EXERCISE INSTRUCTIONS - Rewrite the lines from the one holding "- Define $F(z): \Omega\to \C$ as" through the one holding "#### Cauchy's Integral Formula", inclusive, changing "well defined" to "well-defined" and leaving everything else as it is.
DATA RECORDS section start
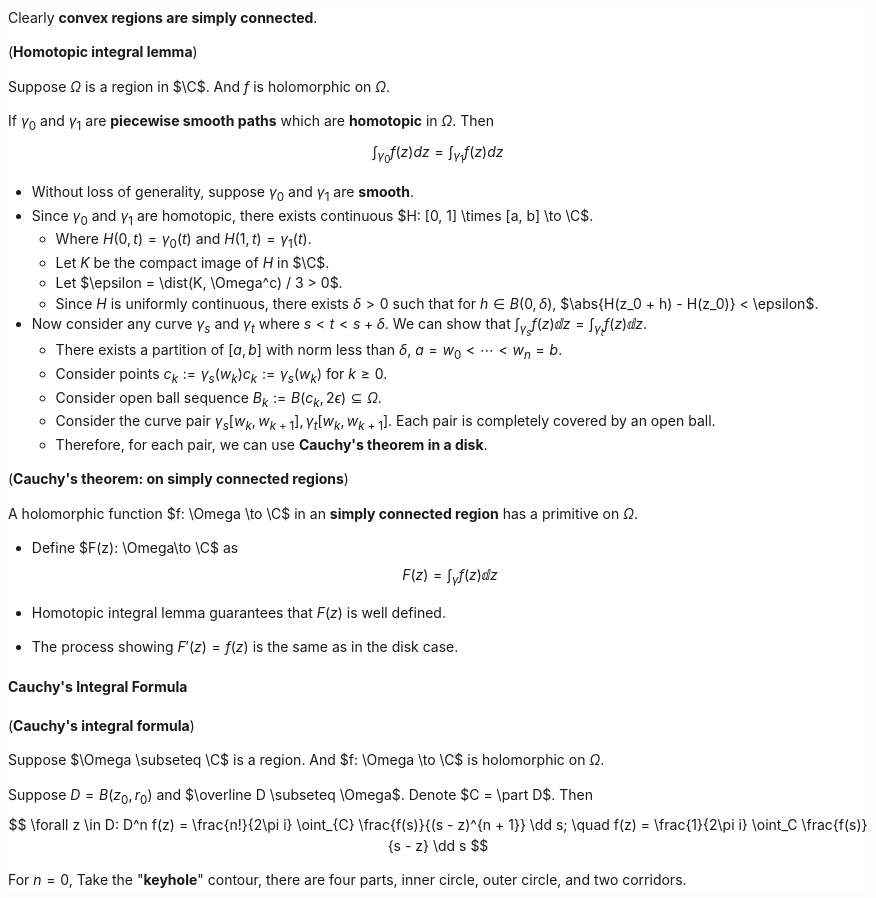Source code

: Clearly **convex regions are simply connected**.

(**Homotopic integral lemma**)

Suppose $\Omega$ is a region in $\C$. And $f$ is holomorphic on $\Omega$.

If $\gamma_{0}$ and $\gamma_{1}$ are **piecewise smooth paths** which are **homotopic** in $\Omega$. Then
$$
\int_{\gamma_{0}} f(z) dz=\int_{\gamma_{1}} f(z) dz
$$

- Without loss of generality, suppose $\gamma_0$ and $\gamma_1$ are **smooth**.
- Since $\gamma_0$ and $\gamma_1$ are homotopic, there exists continuous $H: [0, 1] \times [a, b] \to \C$.
  - Where $H(0, t) = \gamma_0(t)$ and $H(1, t) = \gamma_1(t)$.
  - Let $K$ be the compact image of $H$ in $\C$.
  - Let $\epsilon = \dist(K, \Omega^c) / 3 > 0$.
  - Since $H$ is uniformly continuous, there exists $\delta > 0$ such that for $h \in B(0, \delta)$, $\abs{H(z_0 + h) - H(z_0)} < \epsilon$.
- Now consider any curve $\gamma_s$ and $\gamma_t$ where $s < t < s + \delta$. We can show that $\int_{\gamma_s} f(z) \dd z = \int_{\gamma_t} f(z) \dd z$.
  - There exists a partition of $[a, b]$ with norm less than $\delta$, $a = w_0 < \cdots < w_n = b$.
  - Consider points $c_k := \gamma_s(w_k)c_k := \gamma_s(w_k)$ for $k \ge 0$.
  - Consider open ball sequence $B_k := B(c_k, 2\epsilon) \subseteq \Omega$.
  - Consider the curve pair $\gamma_s[w_k, w_{k + 1}], \gamma_t[w_k, w_{k+1}]$. Each pair is completely covered by an open ball.
  - Therefore, for each pair, we can use **Cauchy's theorem in a disk**.

(**Cauchy's theorem: on simply connected regions**)

A holomorphic function $f: \Omega \to \C$ in an **simply connected region** has a primitive on $\Omega$.

- Define $F(z): \Omega\to \C$ as
  $$
  F(z) = \int_\gamma f(z)\dd z
  $$

- Homotopic integral lemma guarantees that $F(z)$ is well defined.

- The process showing $F'(z) = f(z)$ is the same as in the disk case.

#### Cauchy's Integral Formula

(**Cauchy's integral formula**)

Suppose $\Omega \subseteq \C$ is a region. And $f: \Omega \to \C$ is holomorphic on $\Omega$.

Suppose $D = {B(z_0, r_0)}$ and $\overline D \subseteq \Omega$. Denote $C = \part D$. Then
$$
\forall z \in D: D^n f(z) = \frac{n!}{2\pi i} \oint_{C} \frac{f(s)}{(s - z)^{n + 1}} \dd s; \quad f(z) = \frac{1}{2\pi i} \oint_C \frac{f(s)}{s - z} \dd s
$$

For $n = 0$, Take the "**keyhole**" contour, there are four parts, inner circle, outer circle, and two corridors.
DATA RECORDS section end
ANSWER BOX -
- Define $F(z): \Omega\to \C$ as
  $$
  F(z) = \int_\gamma f(z)\dd z
  $$

- Homotopic integral lemma guarantees that $F(z)$ is well-defined.

- The process showing $F'(z) = f(z)$ is the same as in the disk case.

#### Cauchy's Integral Formula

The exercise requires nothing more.